Hagfish slime has been touted as a new biomaterial for some time, although an effective way of manufacturing it had previously proved elusive. Dr. Kincer and his colleague Josh Kogot, a biochemist, determined a means of recreating the substance via E. coli bacteria, which was engineered to produce two of the proteins normally made by the hagfish — alpha and gamma.
"The synthetic hagfish slime may be used for ballistics protection, firefighting, anti-fouling, diver protection, or anti-shark spray. The possibilities are endless. Our goal is to produce a substance that can act as non-lethal and non-kinetic defense to protect the warfighter," said Mr. Kogot.
Animals are no stranger to war — trained dogs, horses, carrier pigeons and more have been employed in conflicts for centuries.

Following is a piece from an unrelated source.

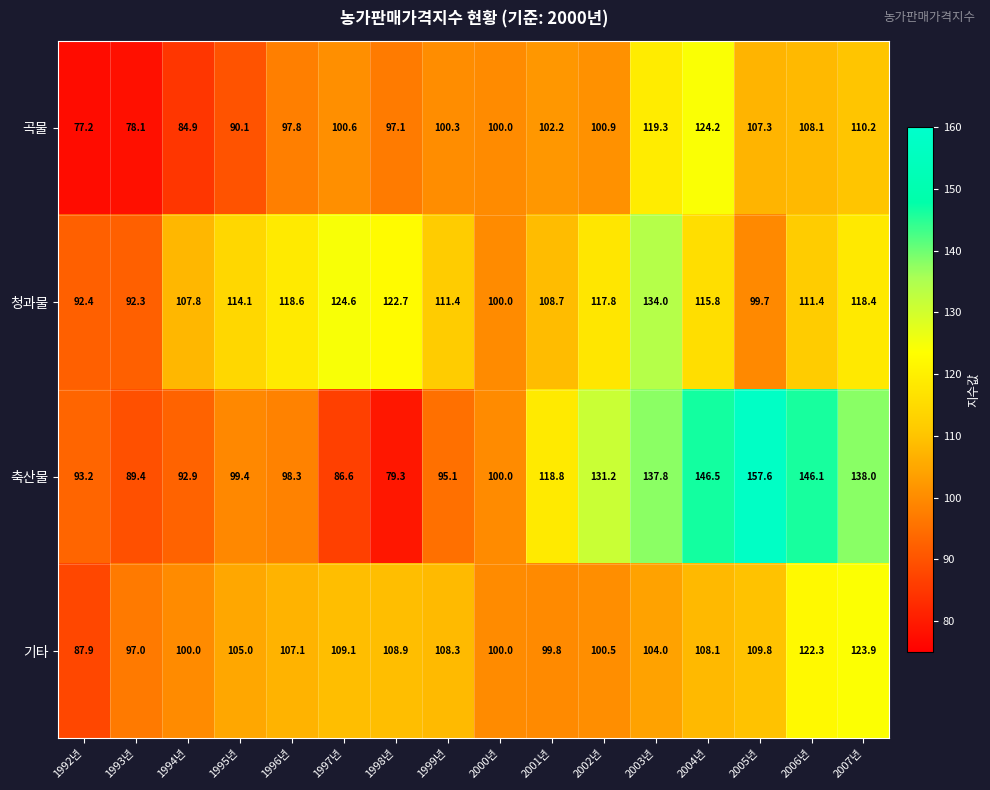

Is it true that 기타 equals 53.7 at 1999년?

False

However, militaries have also long-tried to harness the qualities of many less traditional beasts — often to little avail.

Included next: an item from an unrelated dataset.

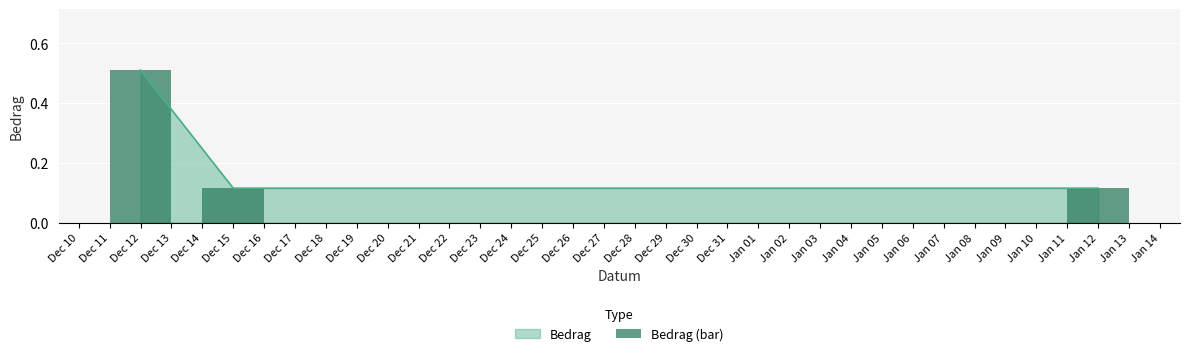

The chart shows a value of 0.2 at Dec 11. True or false?

False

In 1942, as America was entering World War II, President Franklin D. Roosevelt was enamored with the idea of strapping bombs to bats and airdropping them onto Axis strongholds. The military duly procured thousands of Mexican free-tailed bats, while Louis Fieser, inventor of napalm, designed one-ounce detonation packs.
Plans stated that a carrier with 26 stacked trays — each containing 40 bats — would be parachuted into the industrial areas of Osaka. The bats would then fly off and roost on buildings, before timers detonated their bombs.
During an initial test run, the bats prematurely sprung loose, roosted under a fuel tank, and incinerated the facility. By the time the plan was improved, the atomic bomb had been finalized — and the rest was history.
Far further back in history, in 266 BCE, the Greek city of Megara fended off Macedonian conqueror Antigonus II Gonatas' fleet of war elephants — the tanks of their day — using flaming pigs. The squeals of the frying porcine divisions was disorientating and distressing to troops and elephants alike, and their heft could be fatal if they hit their intended targets.
However, since the lifespan of flaming pigs is brief, their range was under 400 feet, meaning enemies had to be in extremely close range for them to be effective. A pig has no guidance system either, and would often run back behind their own lines, creating 'friendly' fires in the process.